Sejenak anganku melayang ke beberapa tahun yang lalu. Saat itu betapa mudahnya aku mendapatkan uang. Setiap bulan gaji terkirim ke rekeningku adalah sebuah kepastian. Setiap tanggal 25 aku cukup mengecek bahwa gaji sudah masuk ke rekeningku. Sering malah, teman-teman dan anak buah yang memberi tahu bahwa gaji sudah ditransfer. ”Wow, berarti sudah gajian.” gumamku dalam hati tanpa segera bangkit bergegas mengambilnya ke ATM yang tersedia di lingkungan kantor. Jarang pula diiringi dengan kalimat syukur Alhamdulillah.

Ada logika bawah sadar: capek bekerja setiap hari selama sebulan sudah pasti dibayar oleh perusahaan dengan mentransfer gajiku setiap tanggal 25. Terima gaji adalah kepastian. Karena transfer gaji adalah kewajiban perusahaan. Terima gaji adalah keharusan. Jika perusahaan terlambat transfer, tinggal komplain saja.

Kalimat Alhamdulillah hanya ada pada bacaan Al fatihah dan dzikir setelah shalat fardhu. Atau pada saat terima penghasilan tambahan di luar gaji. Dengan kadar kekhusyukan dan kesyukuran seadanya. Karena perolehannya sudah dapat diduga sebelumnya.

Kini, setiap ada pembeli masuk ke toko, kusambut dengan Alhamdulillah. Ketika jadi beli, kuiringi kepergiannya dengan Alhamdulillah. Lalu kucatat dalam buku penjualan dengan senandung lirih Alhamdulillah.... alhamdulillah .... alhamdulillah.

Benar, setiap aku menerima uang penjualan, Alhamdulillah selalu menghiasinya. Syukurku tak habis-habisnya. Betapa tidak, setiap hari aku buka toko. Tapi tidak berarti selalu ada penjualan dengan jumlah tertentu. Pendapatkanku tidak dapat dihitung dengan pasti sekian rupiah per jam seperti ketika aku jadi karyawan dulu.
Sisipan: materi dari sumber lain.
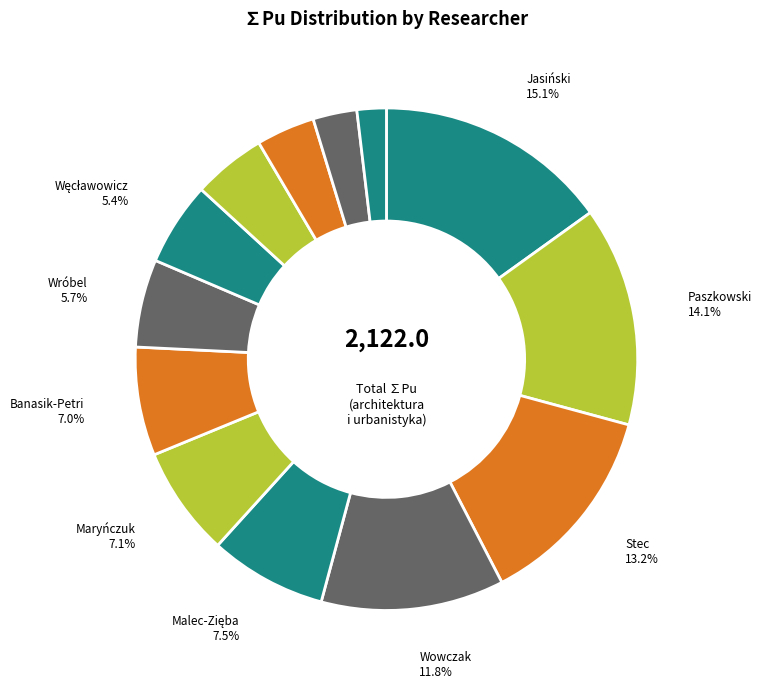

How many segments does this pie chart have?

13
Ada kalanya sehari aku hanya mendapatkan beberapa puluh ribu. Di hari berikutnya mendapatkan di atas sejuta rupiah.

Maka lantunan Alhamdulillah bagai simphoni indah yang selalu mengiringiku mengais rizki Allah. Karena Allah serasa begitu dekat. Selalu mengabulkan doa-doaku dengan mendatangkan reziki-Nya melalui para pembeli yang datang ke tokoku.

Lalu aku mensyukurinya. Lalu Allah mendatangkan lagi rizki-Nya. Lalu aku lebih mensyukurinya. Lalu rizki itu datang lagi dan lagi tanpa aku bisa memperkirakan jumlahnya.

Aku menyaksikan benar kalimat-Nya:

La in syakartum, la aziidannakum.
Wa la in kafartum, inna adzaabi lasyadiid.

Shadaqallahul ’adhim. Wa ballagha rasuluhu al karim. Wa nahnu ’ala dzalika minasyahidin.